2^{x} + 2^{y} = k where x, y and k are positive integers
and k is a constant. The question's that for different values of k how many
solution does our equation have? For any odd k there is no solution and
for positive powers of 2 there is one. We want a general solution
for this equation.

#### Solution by Susam Pal

We will take this fact for granted: Every positive integer can be uniquely expressed as the sum of distinct powers of 2. In other words, every positive integer has a unique binary representation.

Now consider the case where x = y. Let m = x = y. Then k = 2^{m} +
2^{m} = 2^{(m+1)}. Further, if k = 2^{(m+1)} where m > 1, x =
y = m is a solution. There cannot be a solution in which x != y because that would
result in another binary representation of k apart from the existing representation of
2^{(m+1)} which would contradict the uniqueness of the binary representation of k. Therefore there must be exactly 1 solution when k is a positive power of 2.

Now consider the case where x != y. Let x = m and y = n. Then k = 2^{m} +
2^{n} = 2^{n} + 2^{m}. Thus both (x = m, y = n) and (x = n, y
= m) are solutions. There cannot be a solution in which x = y because that would lead
to k = 2^{(x+1)} which violates the uniqueness of the binary representation of k. Also, there cannot be another solution in which either x or y does not belong to {m, n} because that would too violate the uniqueness of the binary representation of k. We conclude that there must be exactly 2 solutions when k is a sum of two distinct positive powers of 2.

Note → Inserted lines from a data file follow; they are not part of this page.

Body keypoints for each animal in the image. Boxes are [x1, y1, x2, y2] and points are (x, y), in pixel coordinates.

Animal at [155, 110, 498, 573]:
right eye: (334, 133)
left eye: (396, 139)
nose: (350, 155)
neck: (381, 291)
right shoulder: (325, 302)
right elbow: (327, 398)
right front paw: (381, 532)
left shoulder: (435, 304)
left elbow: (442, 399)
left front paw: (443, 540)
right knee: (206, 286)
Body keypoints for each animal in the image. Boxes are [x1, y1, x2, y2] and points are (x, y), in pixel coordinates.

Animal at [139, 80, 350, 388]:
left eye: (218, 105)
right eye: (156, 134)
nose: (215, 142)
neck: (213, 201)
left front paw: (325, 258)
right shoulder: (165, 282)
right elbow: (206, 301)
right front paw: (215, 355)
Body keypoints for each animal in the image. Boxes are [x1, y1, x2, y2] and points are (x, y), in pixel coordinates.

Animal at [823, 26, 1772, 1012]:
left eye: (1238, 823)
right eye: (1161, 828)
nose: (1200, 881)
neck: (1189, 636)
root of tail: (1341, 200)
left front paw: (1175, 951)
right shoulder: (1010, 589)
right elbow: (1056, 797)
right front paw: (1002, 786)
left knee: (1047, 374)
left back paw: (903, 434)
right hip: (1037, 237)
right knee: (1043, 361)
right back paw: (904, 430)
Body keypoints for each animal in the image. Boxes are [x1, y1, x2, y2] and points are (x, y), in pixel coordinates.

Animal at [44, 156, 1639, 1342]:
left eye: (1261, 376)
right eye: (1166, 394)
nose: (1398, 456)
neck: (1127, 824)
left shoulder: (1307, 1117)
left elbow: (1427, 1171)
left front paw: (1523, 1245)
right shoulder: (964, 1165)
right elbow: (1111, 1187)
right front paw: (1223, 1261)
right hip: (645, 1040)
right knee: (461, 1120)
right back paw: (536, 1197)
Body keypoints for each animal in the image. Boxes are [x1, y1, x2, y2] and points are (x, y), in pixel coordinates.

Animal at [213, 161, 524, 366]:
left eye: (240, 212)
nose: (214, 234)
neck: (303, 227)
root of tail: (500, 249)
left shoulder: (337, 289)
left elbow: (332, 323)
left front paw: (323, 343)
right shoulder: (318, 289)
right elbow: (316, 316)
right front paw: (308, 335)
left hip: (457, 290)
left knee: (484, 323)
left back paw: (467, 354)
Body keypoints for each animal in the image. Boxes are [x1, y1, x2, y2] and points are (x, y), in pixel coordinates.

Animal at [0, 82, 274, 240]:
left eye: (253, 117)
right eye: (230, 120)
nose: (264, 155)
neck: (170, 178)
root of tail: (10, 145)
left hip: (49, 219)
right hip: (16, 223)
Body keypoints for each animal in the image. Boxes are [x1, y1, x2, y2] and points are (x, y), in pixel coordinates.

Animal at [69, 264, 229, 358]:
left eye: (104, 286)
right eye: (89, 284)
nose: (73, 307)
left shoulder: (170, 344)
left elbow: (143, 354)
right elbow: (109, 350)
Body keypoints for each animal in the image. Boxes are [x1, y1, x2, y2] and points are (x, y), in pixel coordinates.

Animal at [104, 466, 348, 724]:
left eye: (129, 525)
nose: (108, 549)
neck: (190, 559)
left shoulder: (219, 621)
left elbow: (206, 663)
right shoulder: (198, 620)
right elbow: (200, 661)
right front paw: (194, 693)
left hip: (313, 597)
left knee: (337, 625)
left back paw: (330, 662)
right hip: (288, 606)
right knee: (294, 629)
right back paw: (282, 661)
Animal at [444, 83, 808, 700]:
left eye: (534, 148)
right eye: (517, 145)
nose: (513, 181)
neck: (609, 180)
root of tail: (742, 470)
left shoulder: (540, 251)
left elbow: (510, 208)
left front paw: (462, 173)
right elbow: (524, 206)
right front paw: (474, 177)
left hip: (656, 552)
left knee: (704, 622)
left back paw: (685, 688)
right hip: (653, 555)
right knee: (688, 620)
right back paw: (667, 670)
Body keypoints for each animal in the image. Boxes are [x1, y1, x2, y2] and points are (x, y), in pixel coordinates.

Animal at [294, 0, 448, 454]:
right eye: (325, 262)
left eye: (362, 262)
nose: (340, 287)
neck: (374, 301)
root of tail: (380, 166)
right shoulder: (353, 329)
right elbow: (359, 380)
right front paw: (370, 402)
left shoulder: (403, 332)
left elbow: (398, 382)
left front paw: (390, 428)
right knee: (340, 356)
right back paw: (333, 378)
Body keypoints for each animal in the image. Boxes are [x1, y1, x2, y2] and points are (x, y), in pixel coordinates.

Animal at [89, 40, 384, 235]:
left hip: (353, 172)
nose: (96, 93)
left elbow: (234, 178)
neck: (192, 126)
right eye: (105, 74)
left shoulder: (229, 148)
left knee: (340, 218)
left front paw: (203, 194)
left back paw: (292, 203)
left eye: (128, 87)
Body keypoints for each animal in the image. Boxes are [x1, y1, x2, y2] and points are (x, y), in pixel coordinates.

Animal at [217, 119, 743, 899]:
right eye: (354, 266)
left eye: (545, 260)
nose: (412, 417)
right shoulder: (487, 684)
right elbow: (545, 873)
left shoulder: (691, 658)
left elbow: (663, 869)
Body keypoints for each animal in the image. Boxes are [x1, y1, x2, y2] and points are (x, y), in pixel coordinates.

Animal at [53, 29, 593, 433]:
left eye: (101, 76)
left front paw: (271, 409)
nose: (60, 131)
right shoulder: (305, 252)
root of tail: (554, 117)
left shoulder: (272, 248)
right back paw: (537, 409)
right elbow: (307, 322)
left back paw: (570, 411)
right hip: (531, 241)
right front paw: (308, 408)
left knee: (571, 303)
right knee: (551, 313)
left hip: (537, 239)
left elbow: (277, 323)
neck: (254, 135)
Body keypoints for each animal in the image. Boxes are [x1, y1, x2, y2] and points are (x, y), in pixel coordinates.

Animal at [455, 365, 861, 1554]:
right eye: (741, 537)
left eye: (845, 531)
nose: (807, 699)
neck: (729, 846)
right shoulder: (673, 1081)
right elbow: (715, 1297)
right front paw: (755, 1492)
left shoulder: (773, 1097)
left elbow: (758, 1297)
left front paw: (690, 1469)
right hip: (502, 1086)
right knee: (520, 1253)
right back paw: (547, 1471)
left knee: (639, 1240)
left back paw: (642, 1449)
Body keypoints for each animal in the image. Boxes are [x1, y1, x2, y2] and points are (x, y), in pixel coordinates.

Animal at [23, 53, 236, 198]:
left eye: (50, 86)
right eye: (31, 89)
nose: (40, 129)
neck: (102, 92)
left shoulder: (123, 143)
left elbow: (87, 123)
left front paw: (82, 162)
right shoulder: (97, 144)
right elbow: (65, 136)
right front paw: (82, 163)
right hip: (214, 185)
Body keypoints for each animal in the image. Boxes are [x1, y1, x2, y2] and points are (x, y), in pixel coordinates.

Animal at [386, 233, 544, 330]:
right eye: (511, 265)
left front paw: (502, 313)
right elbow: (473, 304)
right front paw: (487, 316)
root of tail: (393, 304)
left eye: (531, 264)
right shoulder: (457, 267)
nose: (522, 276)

For any other positive integer k, no solutions are possible. We can show this by
contradiction. Let k be such that it is neither a positive power of 2 nor a sum of two
distinct positive powers of 2. If we assume that a solution exists for such k, then we
have two positive integers x and y such that 2^{x} + 2^{y} = k. If x = y, it contradicts the fact that k is not a positive power of 2. If x != y, it contradicts the fact that k is a sum of two distinct positive powers of 2.

Thus, we can conclude that the equation has exactly 1 solution when k is a positive power of 2, 2 solutions when k is a sum of two distinct positive powers of 2, no solutions otherwise.

Thanks,
Susam